> _Provided data_
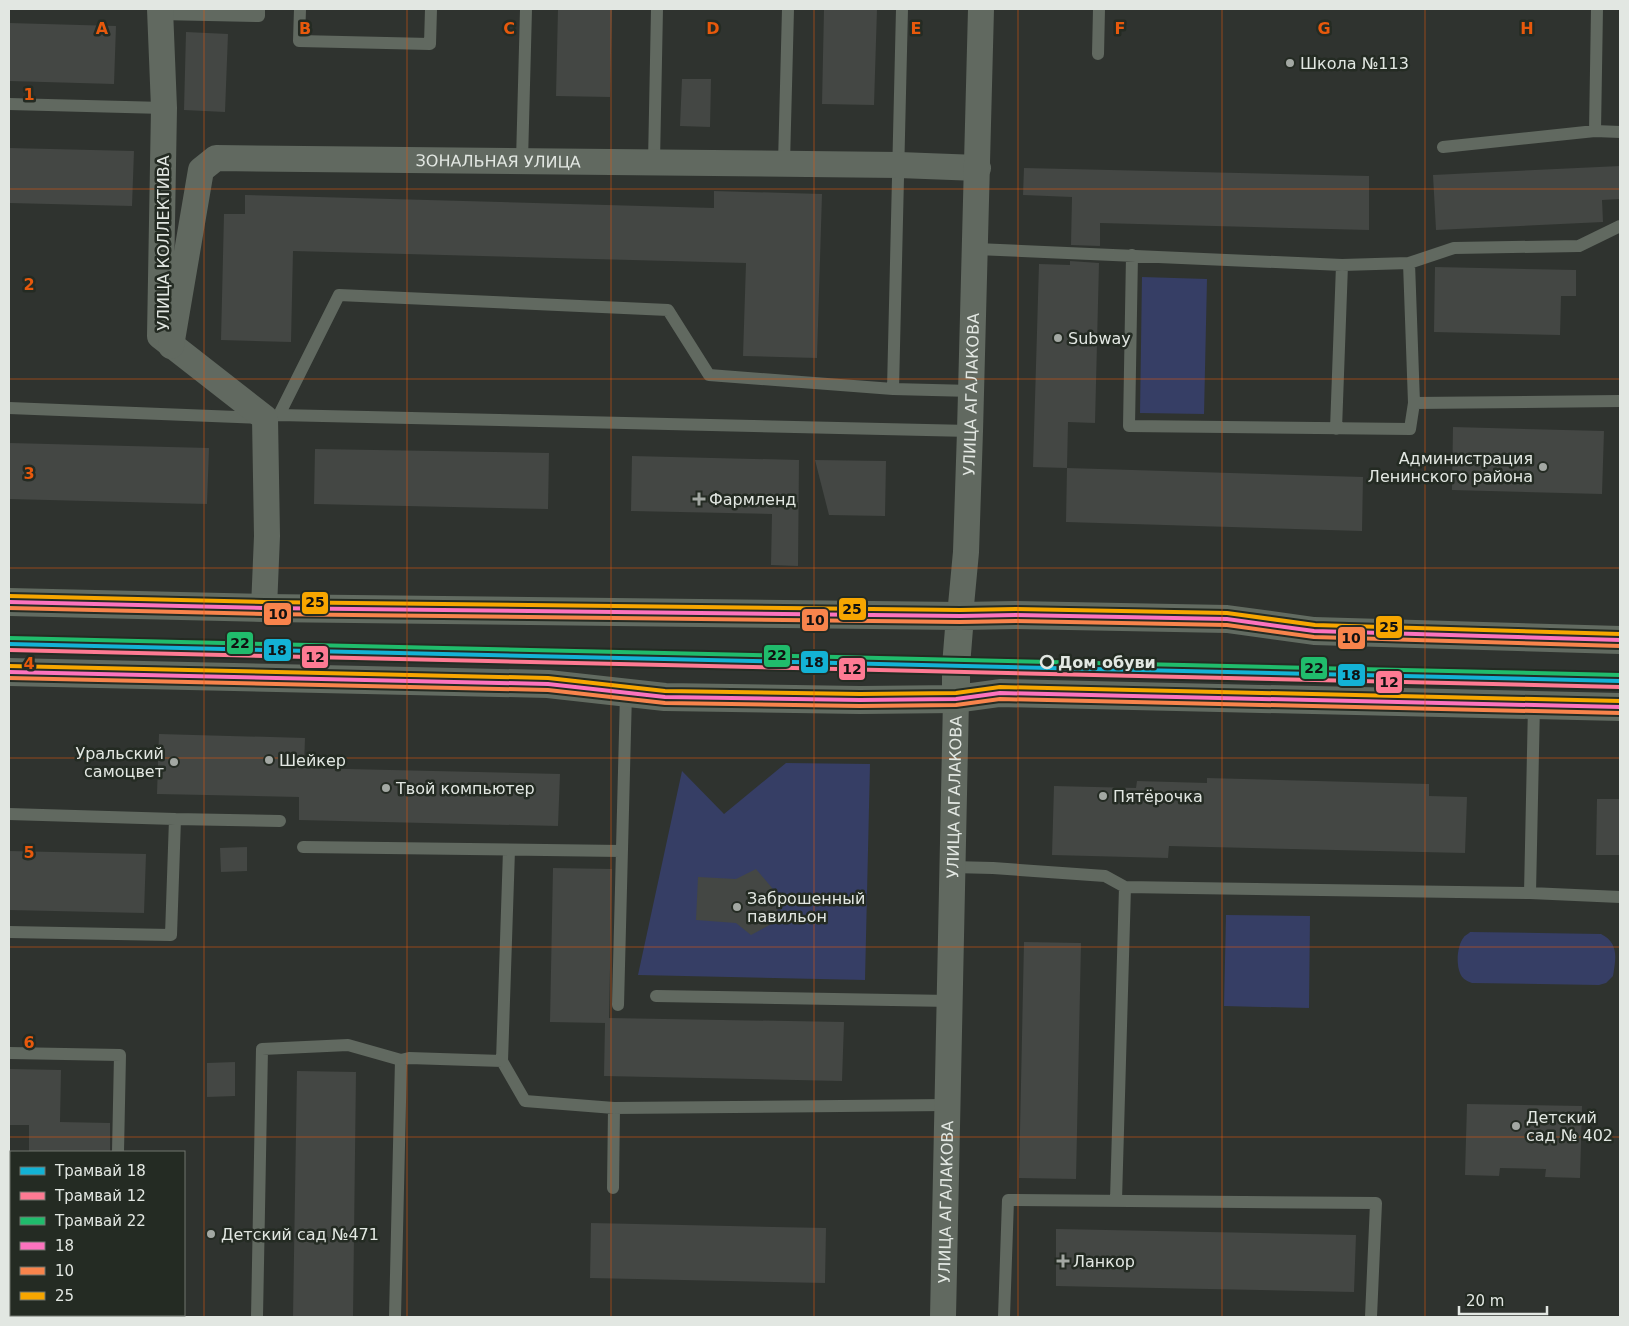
<svg xmlns="http://www.w3.org/2000/svg" width="1629" height="1326" viewBox="0 0 1629 1326" font-family="'DejaVu Sans',sans-serif">
<style>
.green{fill:#363e65}
.building{fill:#444744}
.lines{fill:none;stroke-linecap:round;stroke-linejoin:round}
.lane{stroke:#616960;stroke-width:12}
.street{stroke:#616960;stroke-width:26}
.secondary{stroke:#626b61;stroke-width:28}
.bus-1-casing{stroke:#242b23;stroke-width:8}
.bus-2-casing{stroke:#242b23;stroke-width:8}
.bus-3-casing{stroke:#242b23;stroke-width:8}
.bus-1{stroke:#fc73be;stroke-width:4}
.bus-2{stroke:#f8844c;stroke-width:4}
.bus-3{stroke:#f7a600;stroke-width:4}
.tram-1-casing{stroke:#242b23;stroke-width:8}
.tram-2-casing{stroke:#242b23;stroke-width:8}
.tram-3-casing{stroke:#242b23;stroke-width:8}
.tram-1{stroke:#13b2d5;stroke-width:4}
.tram-2{stroke:#fe7a93;stroke-width:4}
.tram-3{stroke:#20bc6c;stroke-width:4}
.grid{fill:none;stroke:#e8590c;stroke-width:1;stroke-opacity:0.55}
.poi-dot{fill:#a3a8a3;stroke:#242b23;stroke-width:2}
.stop-dot{fill:#242b23;stroke:#e2e7e2;stroke-width:2.5}
.labels{text-anchor:middle;stroke-width:5;stroke-linejoin:round;paint-order:stroke}
.poi-label{font-size:16px;fill:#e2e7e2;stroke:#242b23;text-anchor:start}
.street-label{font-size:16px;fill:#e2e7e2;stroke:#242b23}
.stop-label{font-size:16px;font-weight:bold;fill:#e2e7e2;stroke:#242b23;text-anchor:start}
.grid-label{font-size:16px;text-anchor:middle;font-weight:bold;fill:#e8590c;stroke:#242b23;stroke-width:5;stroke-linejoin:round;paint-order:stroke}
.line-badge{stroke:#242b23;stroke-width:2}
.pale-badge-label{font-size:14px;text-anchor:middle;font-weight:bold;fill:#111}
</style>
<rect width="100%" height="100%" fill="#2f332f"/>
<path class="green" d="M1142,277L1207,279L1204,414L1140,413Z
M786,763L870,764L865,980L638,975L682,771L724,814Z
M1226,915L1310,916L1309,1008L1224,1006Z
M1470,932L1601,934C1619,943 1616,958 1613,976L1606,983L1599,985L1472,983C1467,981 1462,979 1460,973C1456,964 1457,945 1464,937C1464,936 1470,933 1470,932Z"/>
<path class="building" d="M558,9H612L610,97L556,96Z
M824,9H877L874,105L822,104Z
M9,23L116,26L114,84L9,81Z
M186,32L228,34L225,112L184,110Z
M682,79H711L710,127L680,126Z
M9,148L134,151L132,206L9,203Z
M1620,166V199L1602,200L1603,222L1436,230L1433,175Z
M1024,168L1369,176V230L1100,223V246L1071,245L1072,197L1023,195Z
M714,191L822,194L817,358L743,356L746,263L293,251L291,342L221,340L224,214H245V195L714,208Z
M1070,261L1099,263L1095,423L1068,422L1067,468L1033,467L1039,264L1070,265Z
M1435,267L1576,270V296H1561L1560,335L1434,332Z
M1453,427L1604,431L1602,494L1452,490Z
M9,443L209,448L207,504L9,499Z
M315,449L549,453L548,509L314,504Z
M632,456L799,460L798,566L771,565L772,514L631,511Z
M815,460L886,461L885,516L829,515Z
M1067,468L1363,477L1362,531L1066,522Z
M159,734L305,738L304,768L560,774L558,826L299,820V797L157,794Z
M1207,778L1429,784V796L1467,797L1465,853L1169,846L1168,858L1052,855L1054,786L1136,788L1137,781L1207,783Z
M1597,799H1620V855H1596Z
M247,847V871L221,872L220,848Z
M9,851L146,854L144,913L9,910Z
M553,868L612,869L609,1018L844,1022L842,1081L604,1076L605,1023L550,1022Z
M756,869L778,895L777,921L751,935L736,923L696,920L698,877L736,879Z
M1024,942L1081,943L1076,1179L1019,1178Z
M235,1062V1096L207,1097V1063Z
M9,1069L61,1070L60,1122L110,1123V1152H29V1125H9Z
M297,1071L356,1072L353,1317H293Z
M1467,1104L1582,1106L1580,1178L1545,1177L1546,1169L1500,1168L1499,1176L1465,1175Z
M591,1223L826,1228L825,1283L590,1278Z
M1056,1229L1356,1235L1354,1292L1056,1286Z"/>
<g class="lines">
<path class="lane" d="M300,9L299,41L430,44L431,9
M160,14L259,16V9
M1098,54L1099,9
M9,104L164,108
M1595,131L1597,9
M1443,147L1595,131L1620,132
M522,161L526,9
M654,162L657,9
M784,163L788,9
M976,249L1342,265L1409,263L1454,248L1579,246L1620,226
M1132,255L1129,426L1410,429L1414,403L1620,401
M1409,263L1414,403
M893,389L902,9
M9,408L265,418L279,415L970,431
M279,415L339,295L668,310L709,375L893,389L972,391
M1336,429L1342,265
M9,814L175,819L280,821
M303,847L621,851
M952,867L993,868L1105,876L1125,887L1530,893L1620,897
M1530,893L1534,705
M9,932L171,935L175,819
M656,996L950,1001
M618,1005L626,693
M9,1053L120,1055L118,1152
M502,1061L509,850
M613,1188L614,1108
M1116,1200L1125,887
M116,1317V1315
M257,1317L262,1049L348,1045L401,1060L409,1058L502,1061L525,1101L614,1108L947,1105
M395,1317L401,1060
M1004,1317L1008,1200L1376,1203L1371,1317"/>
<g class="street">
<path d="M160,9L164,108L160,336L265,418L267,536L264,608"/>
<path id="s1" d="M171,346L201,170L216,158L899,165L978,168"/>
<path id="s2" d="M960,616L966,552L970,431L981,9"/>
<path id="s3" d="M943,1317L956,699"/>
</g>
<path class="secondary" d="M9,602L264,608L960,616L1016,615L1227,619L1314,631L1620,640
M9,672L548,684L665,697L860,700L956,699L1000,693L1620,707
M956,699V666L960,616"/>
<g class="bus-1-casing">
<path id="bus-1" d="M9,602L264,608L960,616L1016,615L1227,619L1314,631L1620,640
M9,672L548,684L665,697L860,700L956,699L1000,693L1620,707"/>
</g>
<g class="bus-2-casing">
<path id="bus-2" d="M9,608L264,614L960,622L1016,621L1227,625L1314,637L1620,646
M9,678L548,690L665,703L860,706L956,705L1000,699L1620,713"/>
</g>
<g class="bus-3-casing">
<path id="bus-3" d="M9,596L264,602L960,610L1016,609L1227,613L1315,625L1620,634
M9,666L548,678L665,691L860,694L956,693L1000,687L1620,701"/>
</g>
<use href="#bus-1" class="bus-1"/>
<use href="#bus-2" class="bus-2"/>
<use href="#bus-3" class="bus-3"/>
<g class="tram-1-casing">
<path id="tram-1" d="M9,644L1620,681"/>
</g>
<g class="tram-2-casing">
<path id="tram-2" d="M9,650L1620,687"/>
</g>
<g class="tram-3-casing">
<path id="tram-3" d="M9,638L1620,675"/>
</g>
<use href="#tram-1" class="tram-1"/>
<use href="#tram-2" class="tram-2"/>
<use href="#tram-3" class="tram-3"/>
</g>
<path class="grid" d="M204,9V1317M407,9V1317M611,9V1317M814,9V1317M1018,9V1317M1222,9V1317M1425,9V1317M9,189H1620M9,379H1620M9,568H1620M9,758H1620M9,947H1620M9,1137H1620"/>
<g class="poi-dot">
<circle cx="1290" cy="63" r="5"/>
<circle cx="1058" cy="338" r="5"/>
<circle cx="1543" cy="467" r="5"/>
<path d="M696.5 491.5h5v5h5v5h-5v5h-5v-5h-5v-5h5z"/>
<circle cx="269" cy="760" r="5"/>
<circle cx="174" cy="762" r="5"/>
<circle cx="386" cy="788" r="5"/>
<circle cx="1103" cy="796" r="5"/>
<circle cx="737" cy="907" r="5"/>
<circle cx="1516" cy="1126" r="5"/>
<circle cx="211" cy="1234" r="5"/>
<path d="M1060.5 1253.5h5v5h5v5h-5v5h-5v-5h-5v-5h5z"/>
</g>
<circle class="stop-dot" cx="1047" cy="662" r="6"/>
<g class="labels">
<g class="poi-label">
<text x="1300" y="69">Школа №113</text>
<text x="1068" y="344">Subway</text>
<text x="1533" y="464" text-anchor="end">Администрация<tspan x="1533" dy="18">Ленинского района</tspan></text>
<text x="709" y="505">Фармленд</text>
<text x="164" y="759" text-anchor="end">Уральский<tspan x="164" dy="18">самоцвет</tspan></text>
<text x="279" y="766">Шейкер</text>
<text x="396" y="794">Твой компьютер</text>
<text x="1113" y="802">Пятёрочка</text>
<text x="747" y="904">Заброшенный<tspan x="747" dy="18">павильон</tspan></text>
<text x="1526" y="1123">Детский<tspan x="1526" dy="18">сад № 402</tspan></text>
<text x="221" y="1240">Детский сад №471</text>
<text x="1073" y="1267">Ланкор</text>
</g>
<g class="street-label">
<text dy="6" stroke="none"><textPath href="#s1" startOffset="480">ЗОНАЛЬНАЯ УЛИЦА</textPath></text>
<text transform="translate(163 243) rotate(-90)" y="6">УЛИЦА КОЛЛЕКТИВА</text>
<text dy="6" stroke="none"><textPath href="#s2" startOffset="222">УЛИЦА АГАЛАКОВА</textPath></text>
<text dy="6" stroke="none"><textPath href="#s3" startOffset="520">УЛИЦА АГАЛАКОВА</textPath></text>
<text dy="6" stroke="none"><textPath href="#s3" startOffset="115">УЛИЦА АГАЛАКОВА</textPath></text>
</g>
<g class="stop-label">
<text x="1058" y="668">Дом обуви</text>
</g>
</g>
<g class="grid-label">
<text x="102" y="34">A</text>
<text x="305" y="34">B</text>
<text x="509" y="34">C</text>
<text x="713" y="34">D</text>
<text x="916" y="34">E</text>
<text x="1120" y="34">F</text>
<text x="1324" y="34">G</text>
<text x="1527" y="34">H</text>
<text x="29" y="100">1</text>
<text x="29" y="290">2</text>
<text x="29" y="479">3</text>
<text x="29" y="669">4</text>
<text x="29" y="858">5</text>
<text x="29" y="1048">6</text>
</g>
<g class="line-badge">
<rect x="301" y="591" width="28" height="24" rx="5" fill="#f7a600"/>
<rect x="838" y="597" width="29" height="24" rx="5" fill="#f7a600"/>
<rect x="263" y="602" width="29" height="24" rx="5" fill="#f8844c"/>
<rect x="801" y="608" width="28" height="24" rx="5" fill="#f8844c"/>
<rect x="1375" y="615" width="28" height="24" rx="5" fill="#f7a600"/>
<rect x="1337" y="626" width="29" height="24" rx="5" fill="#f8844c"/>
<rect x="226" y="631" width="28" height="24" rx="5" fill="#20bc6c"/>
<rect x="263" y="638" width="29" height="24" rx="5" fill="#13b2d5"/>
<rect x="763" y="644" width="28" height="24" rx="5" fill="#20bc6c"/>
<rect x="301" y="645" width="28" height="24" rx="5" fill="#fe7a93"/>
<rect x="800" y="650" width="29" height="24" rx="5" fill="#13b2d5"/>
<rect x="1300" y="656" width="28" height="24" rx="5" fill="#20bc6c"/>
<rect x="838" y="657" width="28" height="24" rx="5" fill="#fe7a93"/>
<rect x="1337" y="663" width="29" height="24" rx="5" fill="#13b2d5"/>
<rect x="1375" y="670" width="28" height="24" rx="5" fill="#fe7a93"/>
</g>
<g class="pale-badge-label">
<text x="315" y="607">25</text>
<text x="852" y="614">25</text>
<text x="278" y="619">10</text>
<text x="815" y="625">10</text>
<text x="1389" y="632">25</text>
<text x="1351" y="643">10</text>
<text x="240" y="648">22</text>
<text x="277" y="655">18</text>
<text x="777" y="660">22</text>
<text x="315" y="662">12</text>
<text x="814" y="667">18</text>
<text x="1314" y="673">22</text>
<text x="852" y="674">12</text>
<text x="1351" y="680">18</text>
<text x="1389" y="687">12</text>
</g>
<rect width="1629" height="1326" fill="none" stroke="#e2e7e2" stroke-width="20"/>
<rect x="10" y="1151" width="175" height="165" fill="#242b23" stroke="#70766f"/>
<rect x="20" y="1167" width="25" height="8" fill="#13b2d5" stroke="#70766f"/>
<text x="55" y="1176" font-size="15" fill="#e2e7e2">Трамвай 18</text>
<rect x="20" y="1192" width="25" height="8" fill="#fe7a93" stroke="#70766f"/>
<text x="55" y="1201" font-size="15" fill="#e2e7e2">Трамвай 12</text>
<rect x="20" y="1217" width="25" height="8" fill="#20bc6c" stroke="#70766f"/>
<text x="55" y="1226" font-size="15" fill="#e2e7e2">Трамвай 22</text>
<rect x="20" y="1242" width="25" height="8" fill="#fc73be" stroke="#70766f"/>
<text x="55" y="1251" font-size="15" fill="#e2e7e2">18</text>
<rect x="20" y="1267" width="25" height="8" fill="#f8844c" stroke="#70766f"/>
<text x="55" y="1276" font-size="15" fill="#e2e7e2">10</text>
<rect x="20" y="1292" width="25" height="8" fill="#f7a600" stroke="#70766f"/>
<text x="55" y="1301" font-size="15" fill="#e2e7e2">25</text>
<path d="M1459 1306v8h88v-8" fill="none" stroke="#e2e7e2" stroke-width="2.5"/>
<text x="1466" y="1306" font-size="15" fill="#e2e7e2" stroke="#242b23" stroke-width="4" paint-order="stroke">20 m</text>
</svg>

> _Your instructions_
Copy each line of the preceding data that contains the string "badge".

> _Exercise output_
.line-badge{stroke:#242b23;stroke-width:2}
.pale-badge-label{font-size:14px;text-anchor:middle;font-weight:bold;fill:#111}
<g class="line-badge">
<g class="pale-badge-label">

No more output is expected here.